There’s a lovely quote about etymology from author Robert Macfarlane in his book ‘Landmarks’ [note from me: I realise this is also at the top of this page. Sorry. But it’s really nice.] (about the relationship between words and landscapes):

‘Etymology illuminates – a mundane word is suddenly starlit.’


(Bonus word: if you’re talking about the origin of a place name – as I’m sure you often do – and you fancy being a bit pretentious, you can tell whoever you’re with that you’re discussing its ‘toponymy’. Ooh, get you.)


You probably already know what this means – mycology is the study of fungi. I’ve chosen it as the WOTW (as no one calls it) in honour of my sister, who’s a little bit of an amateur mycologist herself. Also because mushrooms are super interesting (no, really), and I want to blow your mind with some fungi-facts.

So, etymology-wise, ‘mycology’ is pretty straightforward – ‘mukēs’ is Greek for ‘fungus’ and ‘-logia’ means ‘study’. But for many years mycology was treated as a branch of botany, when fungi are actually evolutionarily more closely related to animals than plants. In fact, on a cellular level, they’re more similar to humans than plants (WTF?! And what does this mean for the vegans?).

Here are some more mush-facts.

  • Forget the blue whale – the largest organism on earth is the honey mushroom. There’s one in Oregon that measures more than TWO MILES across (you can find out more about this parasitic beast here.

  • There’s a mushroom in Hawaii that apparently causes instant orgasms in woman.
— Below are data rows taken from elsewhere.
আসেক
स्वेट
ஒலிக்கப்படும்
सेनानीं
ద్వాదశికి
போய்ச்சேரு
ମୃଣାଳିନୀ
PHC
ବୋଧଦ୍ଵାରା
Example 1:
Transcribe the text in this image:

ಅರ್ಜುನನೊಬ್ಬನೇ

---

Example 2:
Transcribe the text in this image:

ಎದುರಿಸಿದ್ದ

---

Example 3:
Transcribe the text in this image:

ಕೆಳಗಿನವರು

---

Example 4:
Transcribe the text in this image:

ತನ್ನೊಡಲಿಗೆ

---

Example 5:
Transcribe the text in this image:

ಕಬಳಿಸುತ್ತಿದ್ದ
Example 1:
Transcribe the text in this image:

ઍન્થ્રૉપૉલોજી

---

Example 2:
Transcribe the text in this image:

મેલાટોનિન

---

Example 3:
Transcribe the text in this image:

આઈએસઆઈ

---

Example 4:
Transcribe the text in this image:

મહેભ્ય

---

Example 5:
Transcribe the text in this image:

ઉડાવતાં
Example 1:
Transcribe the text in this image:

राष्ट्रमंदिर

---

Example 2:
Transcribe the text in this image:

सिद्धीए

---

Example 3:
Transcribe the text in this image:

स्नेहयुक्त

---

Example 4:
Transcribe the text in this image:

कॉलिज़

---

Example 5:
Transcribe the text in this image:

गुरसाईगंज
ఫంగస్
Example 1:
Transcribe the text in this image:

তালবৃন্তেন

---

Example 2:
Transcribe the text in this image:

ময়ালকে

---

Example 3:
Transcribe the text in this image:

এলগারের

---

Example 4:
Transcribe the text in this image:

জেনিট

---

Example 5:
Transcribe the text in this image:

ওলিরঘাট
You just have to smell it. *books ticket to Hawaii*

  • According to one article I read, we’re all pronouncing ‘fungi’ wrong – scientists actually prefer ‘fun-juy’ (although I don’t really understand how to pronounce ‘juy’, but hey ho). I think this is just because the mycologists are fed up with being called ‘fun guys’ all the time by the other science people. 

  • Mushrooms might well save the world one day. They’re a great food source – they grow really fast on pretty much anything, and don’t need sunlight (if you’ve ever lived anywhere with damp, you’ve probably seen this firsthand). And they can even absorb oil spills, which they turn into a type of fungal sugar.
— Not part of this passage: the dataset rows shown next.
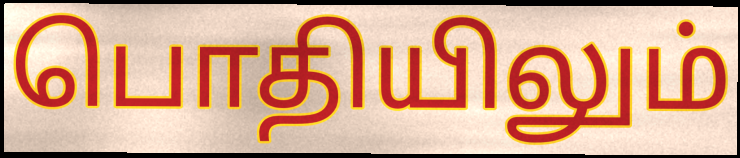
பொதியிலும்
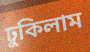
ঢুকিলাম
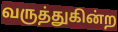
வருத்துகின்ற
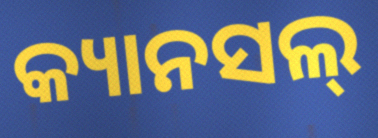
କ୍ୟାନସଲ୍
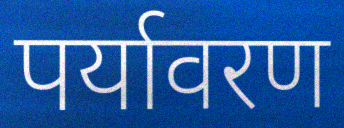
पर्यावरण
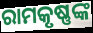
ରାମକୃଷ୍ଣଙ୍କ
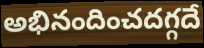
అభినందించదగ్గదే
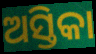
ଅସ୍ତିକା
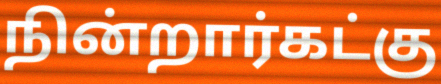
நின்றார்கட்கு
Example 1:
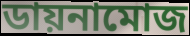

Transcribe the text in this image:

ডায়নামোজ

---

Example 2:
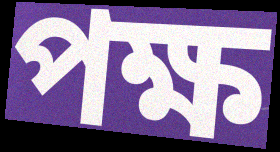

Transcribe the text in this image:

পক্ষ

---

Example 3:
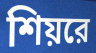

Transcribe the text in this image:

শিয়রে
The photo below shows my sister’s first mushroom crop. She took these pictures over the space of four days which shows how fast they grow (I was genuinely concerned that she might get smothered in her sleep by them).



A galanthophile is someone who collects, or just really, really likes, snowdrops. It comes from the Greek name for the flower which is ‘galanthus’, and translates to ‘milk flower’. Which isn’t as nice as ‘snowdrop’, but I guess there’s probably more milk than snow in Greece.
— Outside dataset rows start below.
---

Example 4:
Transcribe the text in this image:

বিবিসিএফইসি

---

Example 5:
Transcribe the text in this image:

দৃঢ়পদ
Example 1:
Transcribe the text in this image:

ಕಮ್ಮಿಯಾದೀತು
Snowdrops aren’t native to the UK, but no one knows when or where they came here. It was probably around 1770-something, although it could have been a few hundred years earlier. So that’s not a very useful snowdrop-fact, sorry. Here’s a better one – there are more than 2,500 varieties of snowdrop and some of them can grow up to 30cm high. The Victorians thought they signified death and it was seen as bad luck to have them in the house (that got dark fast, didn’t it?). This might have something to do with the fact that the bulbs are really poisonous if you eat them (though why the hell they were eating snowdrop bulbs is anyone’s guess).

In nicer news, snowdrops contain a substance called ‘galantamine’ which is used to treat the symptoms of Alzheimer’s.

Snowdrop collectors are proper mental. No, really – bulbs are regularly stolen, and a single one can go for several hundred pounds on eBay (other online stores are available). Have a look at this article to find out more.

To finish off with some better words than those above, here’s a bit of Willie Wordsworth (as no one calls him) on snowdrops:

‘Lone flower, hemmed in with snows, and white as they
But hardier far, once more I see thee bend
Thy forehead as if fearful to offend,
Like an unbidden guest. Though day by day
Storms sallying from the mountain-tops, waylay
The rising sun, and on the plains descend;
Yet art though welcome, welcome as a friend
Whose zeal outruns his promise! Blue-eyed May
Shall soon behold this border thickly set
With bright jonquils, their odours lavishing
On the soft west-wind and his frolic peers;
Nor will I then thy modest grace forget,
Chaste snowdrop, venturous harbinger of spring,
And pensive monitor of fleeting years.’